To: David S.
From: Geoffrey Klempner
Subject: What did Dr Johnson prove by kicking the stone?
Date: 31 August 2004 11:42
Dear David,
Thank you for your email of 20 August, with your fifth essay for the Metaphysics program, in response to the question, ''I refute it thus.' - When he kicked the stone in the church courtyard, what was Dr Johnson hoping to prove? Was his demonstration a success?'
First of all, many congratulations on completing your Pathways program! I will be forwarding your Pathways Certificate for the Secretary of the ISFP to countersign, along with my mentor's report.
This is an impressive essay. With your permission, I would like to publish this in the next issue (91) of Philosophy Pathways.
You get off to an excellent start, by brushing aside the naive interpretation of Dr Johnson's argument. It is far more plausible that Dr Johnson was, as you say, making a philosophical point about the limits - or limitations - of 'ingenious sophistry', a point which would be readily accepted by Pragmatists from Pierce and James onwards.

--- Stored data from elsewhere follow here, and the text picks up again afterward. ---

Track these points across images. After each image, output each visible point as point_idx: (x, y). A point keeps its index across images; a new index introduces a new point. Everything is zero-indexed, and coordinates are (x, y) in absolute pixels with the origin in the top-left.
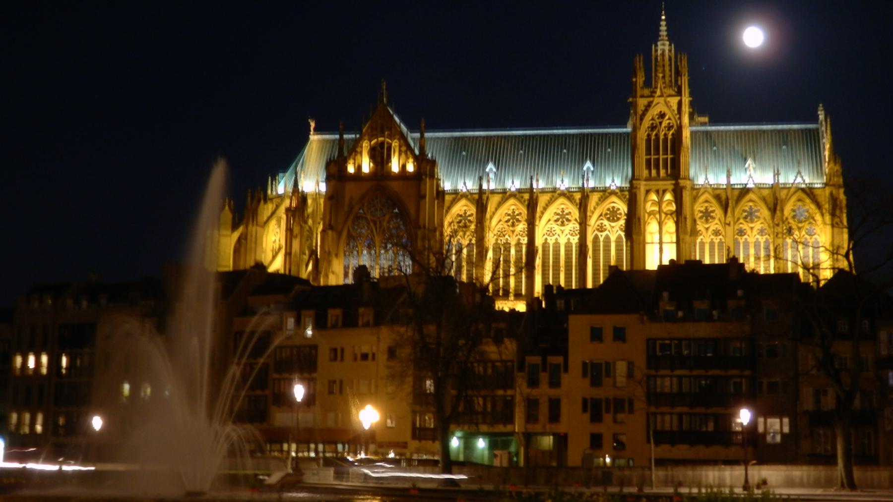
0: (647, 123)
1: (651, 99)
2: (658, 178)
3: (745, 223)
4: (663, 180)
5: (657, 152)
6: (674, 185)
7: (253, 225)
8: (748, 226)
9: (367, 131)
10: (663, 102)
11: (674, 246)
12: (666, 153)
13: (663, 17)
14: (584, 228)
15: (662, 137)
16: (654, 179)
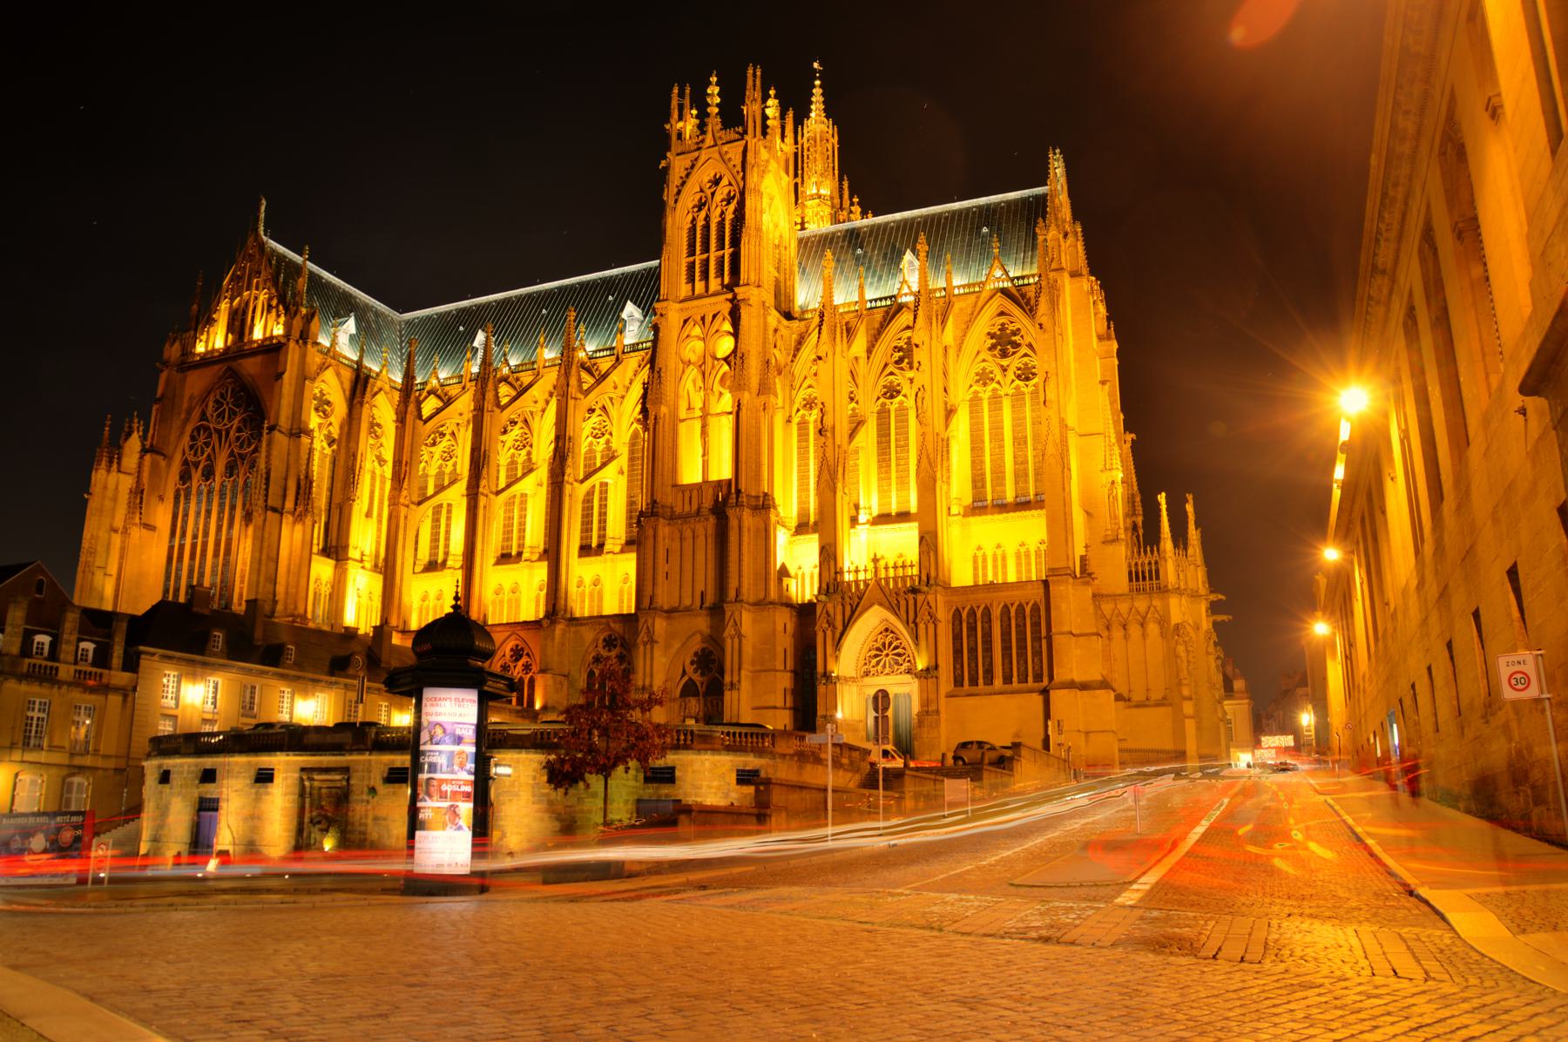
0: (689, 198)
1: (696, 154)
2: (707, 293)
3: (896, 371)
4: (716, 294)
5: (706, 249)
6: (731, 301)
7: (109, 471)
8: (904, 376)
9: (229, 283)
10: (716, 156)
11: (731, 418)
12: (721, 247)
13: (818, 83)
14: (564, 404)
15: (714, 220)
16: (700, 297)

However, there is another model to consider, provided by Berkeley's successor, Hume. In the famous passage 'On Scepticism With Regard to the Senses' where Hume uses his method of analysis to demolish the notion that objects continue to exist unperceived, or have an existence which is distinct from the act of perception, Hume expresses impatience with these 'strained speculations' and famously decides to go off and play a game of backgammon.
This isn't the philosophy of pragmatism, but arguably something even more extreme: a repudiation of the project of philosophy itself. When we remember the context of Hume's remark - Hume saw himself as writing a contribution to the science of 'human nature' which would have as great an impact as that of Newton in the realm of physics - there is a case for saying that what Hume was proposing, in a positivist spirit, the end of philosophy. Henceforth, questions which were previously regarded as 'philosophical' would be answered by the 'science of human nature' - psychology.
Rorty too sees an end to 'philosophy', but also recognizes that philosophers will still be needed after the revolution, to carry out the 'edifying conversation' about the ultimate questions of human concern.
So where does Boswell stand, in relation to these alternatives? Was he closer to Hume or James - or Rorty?
You say some interesting things about materialism, in relation to the question of 'emergent properties'.
To be a good materialist, it is not sufficient to accept that the mental properties which 'emerge' are 'caused' by physical events, as you seem to do at one point. That position would be consistent with epiphenomenalism. I don't accept Chalmers zombie thought experiment - that there could be someone physically and behaviourally just like me who had 'nothing inside' - because it leads to the ludicrous consequence of Charmers' own zombie double confidently 'asserting' the truth of epiphenomenalism! - There's got to be something wrong there.
Things happen in the mind. There are mental events. To be a good materialist you have to believe that statements made about things that happen in the mind are true in virtue of physical events or states of affairs. The obtaining of those particular physical states of affairs logically suffices for the mental events to occur - there is no logical possibility, as Chalmers envisages, of the very same physical events occurring in the absence of the mental.
However, it does not follow from this - and here 'emergence' provides a good model - that statements made about the mind can be translated into the language of physics. Mental events can be *realized* in the physical without being *reducible* to the physical.
The rejection of reductionism does mean that there is a troubling asymmetry in the arguments for materialism and immaterialism. As you point out, the immaterialist claims that in a complete description of our experience, the hypothesis of matter is 'redundant'. In the 60's the Australian philosopher David Armstrong proposed an argument which was the exact reverse of this: that in a complete description of the material world, the hypothesis of mental events is redundant. His argument for saying this was that a statement about 'raw feels', e.g. 'Tom is experiencing a sensation of red' can, in principle, be translated into counterfactual statements about Tom's behaviour. If we reject the possibility of reduction, however, then this translation can never be carried out.
In the final units of the Metaphysics program, I argue that any theory or position which leads to a Kantian-style 'antinomy' is thereby refuted. We know that the theory must be false, even if we do not have an alternative to offer. And here lies the troubling gap which you allude to in your final paragraph. I myself have proposed, in my book 'Naive Metaphysics' that we embrace an ultimate contradiction (between the subjective and objective worlds) so I am the last person to confidently apply argument by 'reductio ad absurdum' to metaphysical theories! But if we go ahead with the reductio anyway, then we embrace pragmatism as the 'third alternative' without any constructive philosophical argument for its truth.
- This essay has given me a lot to think about. Well done!